Recorded data
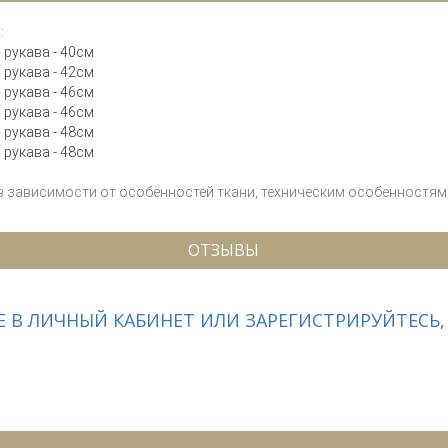
:
а рукава - 40см
а рукава - 42см
а рукава - 46см
а рукава - 46см
а рукава - 48см
а рукава - 48см
 в зависимости от особенностей ткани, техническим особенностям 
ОТЗЫВЫ
 В ЛИЧНЫЙ КАБИНЕТ ИЛИ ЗАРЕГИСТРИРУЙТЕСЬ,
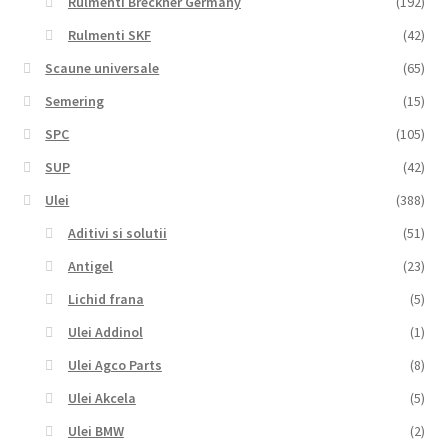
Rulmenti Breckner Germany
(192)
Rulmenti SKF
(42)
Scaune universale
(65)
Semering
(15)
SPC
(105)
SUP
(42)
Ulei
(388)
Aditivi si solutii
(51)
Antigel
(23)
Lichid frana
(5)
Ulei Addinol
(1)
Ulei Agco Parts
(8)
Ulei Akcela
(5)
Ulei BMW
(2)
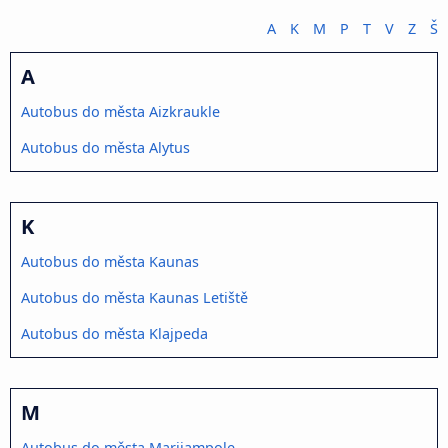
A
K
M
P
T
V
Z
Š
A
Autobus do města Aizkraukle
Autobus do města Alytus
K
Autobus do města Kaunas
Autobus do města Kaunas Letiště
Autobus do města Klajpeda
M
Autobus do města Marijampole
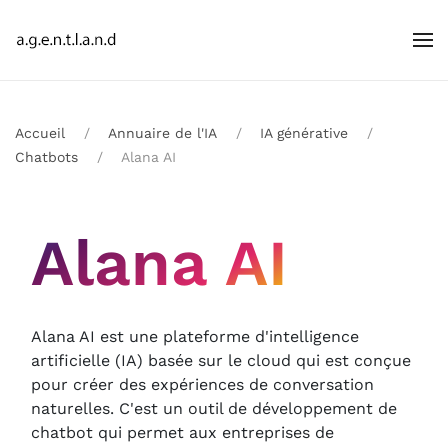
Accueil
Annuaire de l'IA
IA générative
Chatbots
Alana AI
Alana AI
Alana AI est une plateforme d'intelligence
artificielle (IA) basée sur le cloud qui est conçue
pour créer des expériences de conversation
naturelles. C'est un outil de développement de
chatbot qui permet aux entreprises de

TASK OBJECTIVE »
Count the lines above that contain the word "Rulmenti". Give only the number.

COMPLETED EXERCISE »
2